Dom Beppe coçara a nuca e olhara em redor, esperando que houvesse alguém que o ajudasse a desfiar aquele novelo.

Em suma, como se podia acreditar na palavra de um rapazote que nunca se tinha visto por aqueles lados? A makara nunca tinha falado de sobrinhos.

– Estais certo de me dizer a verdade? – tinha-lhe perguntado, perplexo.

O jovem, fazendo prova da sua boa-fé, mostrara uma carta da tia recebida algumas semanas antes. A velha escrevia-lhe que a sua casa escalavrada iria vagar dali a pouco e que, sabendo que ele vivia na mais negra das misérias, teria todo o prazer que ele a ocupasse nos anos vindouros. O especieiro havia-a lido duas vezes, percorrendo com o indicador a caligrafia hesitante da makara. Cada letra, tinha dito a «metralhadora», parecia escrita por uma mão trémula, que tropeçava a cada curva, assaltada por nódoas de tinta e tremores. Ninguém imaginava sequer que a makara sabia escrever.

– Não sei – comentara o especieiro –, parece-me autêntica. Mas como sabia ela que a casa iria vagar?

O jovem fixara os seus belos olhos claros no lojista e depois na sua filha.

– Entende-se, caro senhor. A minha tia era uma makara e certas coisas pressentia-as. Só lamento ter chegado demasiado tarde e que ela já esteja morta. A última vez que a vi era muito pequeno.

– E de onde vem? – perguntara-lhe, lançando uma última olhadela à carta.

Então o jovem tinha contado sobre a sua casa de tufo, nos Sassi de Matera. Um buraco enegrecido pela fuligem, encastrado entre as outras casas de tufo amontoadas umas sobre as outras, com janelinhas minúsculas e portas de madeira. Uma amálgama de tijolos, pedras, pessoas e animais. Nunca havia água, por conseguinte, cagava-se de cócoras por detrás dos atrelados ou junto de algum fontanário que, quando funcionava, permitia que uma pessoa se lavasse o melhor possível.

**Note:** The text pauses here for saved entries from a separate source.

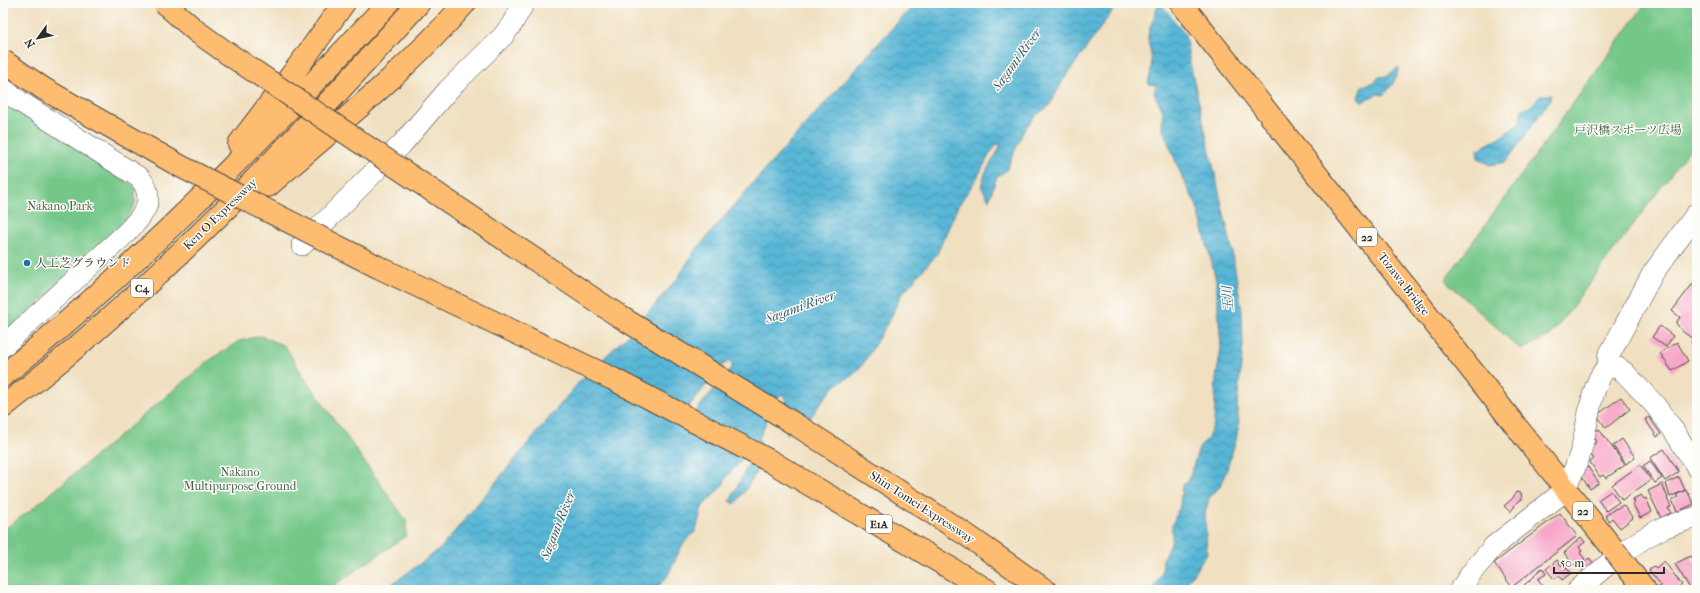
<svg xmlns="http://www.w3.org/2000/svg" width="1700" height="593" font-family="'IM FELL French Canon','Noto Serif JP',serif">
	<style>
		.green { fill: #75c789; stroke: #50795a }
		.water { fill: url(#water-waves); stroke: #427080; fill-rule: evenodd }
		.pier { fill: #f0e0c1 }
		.building { fill: #f7a6c8 }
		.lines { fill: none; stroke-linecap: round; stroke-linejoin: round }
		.minor-casing { stroke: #494642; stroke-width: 22 }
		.major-casing { stroke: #494642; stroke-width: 24 }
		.highway-casing { stroke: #494642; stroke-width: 24 }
		.minor { stroke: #fff; stroke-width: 21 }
		.major { stroke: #febc70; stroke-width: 22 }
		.highway { stroke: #febc70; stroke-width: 22 }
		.major-bridge-casing { stroke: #494642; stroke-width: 24; stroke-linecap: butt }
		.highway-bridge-casing { stroke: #494642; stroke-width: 24; stroke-linecap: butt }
		.major-bridge { stroke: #febc70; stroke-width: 22 }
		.highway-bridge { stroke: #febc70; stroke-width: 22 }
		.poi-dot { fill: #1f6fb2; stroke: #fdfcf7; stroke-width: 1.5 }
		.labels { text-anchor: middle; stroke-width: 3; stroke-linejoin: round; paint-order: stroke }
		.shield { fill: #fdfcf7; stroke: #6a6a68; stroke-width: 1 }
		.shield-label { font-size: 11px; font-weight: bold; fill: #2b2b2b }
		.park-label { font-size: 12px; fill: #45624c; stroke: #fdfcf7 }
		.street-label { font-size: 12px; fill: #2b2b2b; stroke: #fdfcf7 }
		.poi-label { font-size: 12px; fill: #2b2b2b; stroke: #fdfcf7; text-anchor: start }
		.water-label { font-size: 13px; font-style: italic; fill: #3b5c67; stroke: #fdfcf7 }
	</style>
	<defs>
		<pattern id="water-waves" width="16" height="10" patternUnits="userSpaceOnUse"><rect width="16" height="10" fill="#58b6d6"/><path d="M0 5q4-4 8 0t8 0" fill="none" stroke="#4994ae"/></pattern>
	</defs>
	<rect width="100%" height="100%" fill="#fdfcf7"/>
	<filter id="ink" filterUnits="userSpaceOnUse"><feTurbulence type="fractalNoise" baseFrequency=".025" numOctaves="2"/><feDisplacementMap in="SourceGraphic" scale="8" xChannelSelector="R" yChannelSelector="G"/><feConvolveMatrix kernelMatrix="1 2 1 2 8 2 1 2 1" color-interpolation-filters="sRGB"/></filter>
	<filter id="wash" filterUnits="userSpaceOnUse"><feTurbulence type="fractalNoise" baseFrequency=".012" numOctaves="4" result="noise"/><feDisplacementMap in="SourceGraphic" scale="16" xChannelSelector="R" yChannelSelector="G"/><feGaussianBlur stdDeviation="0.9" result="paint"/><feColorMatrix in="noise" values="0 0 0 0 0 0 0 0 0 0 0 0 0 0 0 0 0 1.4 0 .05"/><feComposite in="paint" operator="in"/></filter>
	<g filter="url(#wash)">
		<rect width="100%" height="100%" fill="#f0e0c1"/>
		<g class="green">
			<path d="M1646,3H1697V139L1551,335L1521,350L1445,280Z"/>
			<path d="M3,99L135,187V204L118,232L3,335Z"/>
			<path d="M261,336L285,346L304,377L406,520V536L327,590H3V530L31,510L207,362L239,341Z"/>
		</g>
		<g class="water">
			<path d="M915,3H1121L1116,6L1062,82L1049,106L1034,117L1023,132L1006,171L997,176L989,200L981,186L985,173L1000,148L999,142L991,152L977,178L958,206L937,254L901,295L891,317L863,364L852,376L837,384L825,397L810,418L787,434L786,401L783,394L776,398L759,439C760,443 763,447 762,451C761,471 746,489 735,504L730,501L752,457L748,453L727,476L723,485L702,507L696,531L683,544L667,577L655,590H384L440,549L579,382L629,334L678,278L694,252L754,182ZM728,362L731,363L732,366L730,370L684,425L677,422L689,406L724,364Z"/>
			<path d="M1158,3H1192L1182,19L1190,63L1231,245L1242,311L1243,345L1237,406L1239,423L1236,440L1226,472L1219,488L1209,498L1205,514L1207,553L1182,590H1153L1162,573L1163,559L1172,540V525L1180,506L1182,485L1188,482L1199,448L1208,438L1214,423L1216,379L1221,348L1216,280L1197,206L1184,182L1162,127L1163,111L1154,93L1156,85L1149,84L1148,82C1151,76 1152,63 1151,55C1151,50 1148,45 1148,39C1148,27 1156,16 1158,3Z"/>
			<path d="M1399,67C1396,79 1393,86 1383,95L1377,94L1362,102L1358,97L1362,86L1374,82L1378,77L1387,76Z"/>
			<path d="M1551,94L1550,100L1506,162L1490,165L1478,158L1477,150L1504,135L1519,123L1522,109L1530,107L1540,96Z"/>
		</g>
		<path class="pier" d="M1161,3H1194L1185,20L1188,37Z"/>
		<g id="blocks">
			<g class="building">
				<path d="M1697,278V339L1695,341L1697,340V346L1691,342L1693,339L1682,331L1676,323L1680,317L1672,311Z"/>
				<path d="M1660,326L1673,336L1666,347L1652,337Z"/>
				<path d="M1677,342L1688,361L1672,371L1660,353Z"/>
				<path d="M1621,397L1630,409L1606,428L1597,415Z"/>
				<path d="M1649,417L1661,434L1657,437L1645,419Z"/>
				<path d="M1599,429L1625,465L1606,478L1603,475L1600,477L1590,462L1594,459L1587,449L1597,442L1592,433Z"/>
				<path d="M1622,439L1635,457L1626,464L1613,446Z"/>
				<path d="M1664,449L1679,472L1665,481L1650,458Z"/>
				<path d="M1650,461L1662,478L1655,483L1643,466Z"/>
				<path d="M1640,465L1651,480L1622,500L1612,485Z"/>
				<path d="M1588,467L1599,483L1590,489L1579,473Z"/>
				<path d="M1679,477L1685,490L1670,497L1666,483Z"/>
				<path d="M1662,484L1668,498H1667L1671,507L1668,508L1671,513L1661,518L1648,491Z"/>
				<path d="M1686,490L1687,493H1688L1694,504L1677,512L1672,500L1678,497L1676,495Z"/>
				<path d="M1611,491L1619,502L1606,511L1598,500Z"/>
				<path d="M1516,492L1521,493L1522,499L1514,505L1515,506L1510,512L1504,506L1513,498Z"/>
				<path d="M1641,495L1644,499L1646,498L1652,512L1640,518L1633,504L1635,503L1633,499Z"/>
				<path d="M1623,505L1633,518L1620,528L1612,518L1609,521L1605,516L1616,508L1618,509Z"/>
				<path d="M1560,513L1577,536L1512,587L1494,563Z"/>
				<path d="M1581,537L1585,542L1579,547L1582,551L1580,553L1585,559L1578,565L1577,563L1574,565L1564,553Z"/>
				<path d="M1690,556L1695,564L1697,563V588L1691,590L1675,564Z"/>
				<path d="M1589,558L1594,564L1584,572L1580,566Z"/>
				<path d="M1557,560L1564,569L1566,567L1571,573L1562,580L1559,576L1554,579L1546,569Z"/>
				<path d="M1664,561L1682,585L1674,590H1661L1658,587L1661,585L1649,570L1654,566L1656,568Z"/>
				<path d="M1542,568L1546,574L1538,579L1544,587L1540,590H1528L1524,585L1535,576L1534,575Z"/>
			</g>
		</g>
	</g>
	<g filter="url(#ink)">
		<use href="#blocks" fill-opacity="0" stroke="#494642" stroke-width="1"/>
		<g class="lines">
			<g class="minor-casing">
				<g id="minor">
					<path d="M3,89L19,101L140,178C158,200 142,217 126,233L3,346"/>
					<path d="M302,245L402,144L448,90L503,36L512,24L524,3"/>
					<path d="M1608,357L1653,273L1697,213"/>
					<path d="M1460,590L1472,572L1494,546L1557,497C1567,486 1574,472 1579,457C1587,435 1590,380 1608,367L1618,368L1624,372L1654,404L1672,428L1697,467"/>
					<path d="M1578,590C1603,568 1629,545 1659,530C1671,524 1685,521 1697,517"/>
				</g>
			</g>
			<g class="major-casing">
				<g id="major">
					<path d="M1181,3L1614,550"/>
					<path d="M1627,567L1645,590"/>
				</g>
			</g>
			<g class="highway-casing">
				<g id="highway">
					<path d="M239,144L303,60L344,3"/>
					<path d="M268,186C335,127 406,71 465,3"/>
					<path d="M3,376C142,262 267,135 388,3"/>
					<path d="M3,407C156,288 290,147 419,3"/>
					<path d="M798,426L968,536L1045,590"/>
					<path d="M770,461L987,590"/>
				</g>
			</g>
			<use href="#minor" class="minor"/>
			<use href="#major" class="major"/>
			<use href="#highway" class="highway"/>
			<g class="major-bridge-casing">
				<path id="major-bridge" d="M1614,550L1627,567"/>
			</g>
			<g class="highway-bridge-casing">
				<g id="highway-bridge">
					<path d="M164,3L196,31L227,53L619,316L798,426"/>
					<path d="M3,61L44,89L180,166L378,267L613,379L770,461"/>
				</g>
			</g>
			<use href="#major-bridge" class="major-bridge"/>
			<use href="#highway-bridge" class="highway-bridge"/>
		</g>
	</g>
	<circle class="poi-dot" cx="27" cy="263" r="4"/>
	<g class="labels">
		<g class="shield">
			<rect x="1357" y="228" width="20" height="18" rx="3"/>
			<rect x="131" y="279" width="22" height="18" rx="3"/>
			<rect x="1573" y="502" width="20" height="18" rx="3"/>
			<rect x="866" y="515" width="26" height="18" rx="3"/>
		</g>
		<g class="shield-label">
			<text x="1367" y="241">22</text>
			<text x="142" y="292">C4</text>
			<text x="1583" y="515">22</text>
			<text x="879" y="528">E1A</text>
		</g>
		<g class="park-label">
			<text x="1628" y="134">戸沢橋スポーツ広場</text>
			<text x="60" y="210">Nakano Park</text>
			<text x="240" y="476">Nakano<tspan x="240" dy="14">Multipurpose Ground</tspan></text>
		</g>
		<g class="street-label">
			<text transform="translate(220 214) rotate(-44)" y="4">Ken-O Expressway</text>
			<text transform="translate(1404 284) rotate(52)" y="4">Tozawa Bridge</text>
			<text transform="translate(922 507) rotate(33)" y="4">Shin-Tomei Expressway</text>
		</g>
		<g class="poi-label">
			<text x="35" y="267">人工芝グラウンド</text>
		</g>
		<g class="water-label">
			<text transform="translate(1016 59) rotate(-54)" y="5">Sagami River</text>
			<text transform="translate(1227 299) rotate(-94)" y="5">玉川</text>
			<text transform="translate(800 306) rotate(-20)" y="5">Sagami River</text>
			<text transform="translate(557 525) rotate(-68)" y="5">Sagami River</text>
		</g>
	</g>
	<rect width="1700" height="593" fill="none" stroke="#fdfcf7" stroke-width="16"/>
	<g transform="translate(38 38) rotate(237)" stroke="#fdfcf7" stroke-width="3" paint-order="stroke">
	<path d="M0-3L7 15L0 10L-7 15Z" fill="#2b2b2b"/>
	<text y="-6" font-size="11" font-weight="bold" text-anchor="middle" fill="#2b2b2b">N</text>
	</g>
	<path d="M1554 567v6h110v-6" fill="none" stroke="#2b2b2b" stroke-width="2"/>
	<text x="1560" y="567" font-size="12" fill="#2b2b2b" stroke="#fdfcf7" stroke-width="3" paint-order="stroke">50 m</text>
</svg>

– É um lugar abandonado por Deus, senhor. Se se é homem ou animal, ali não faz diferença. Vive-se de igual modo.

O jovem movia as mãos sem gesticular demasiado, como faziam os outros homens da aldeia, inclinava a cabeça em sinal de respeito e tinha modos gentis que agradaram ao lojista.

– Nesse caso, acompanho-o à casa de sua tia. É no meio dos bosques – concluíra.

Subiram os dois para a carroça e dirigiram-se para a casa da bruxa.

– Vai-me fazer bem estar rodeado de árvores. Finalmente terei um pouco de espaço – comentara contente o jovem. – Estava a sufocar em Matera. – De seguida, estendera a mão ao lojista. – O meu nome é Giacomo. Giacomo Pisanu – concluíra, antes de desaparecer no final da ruela.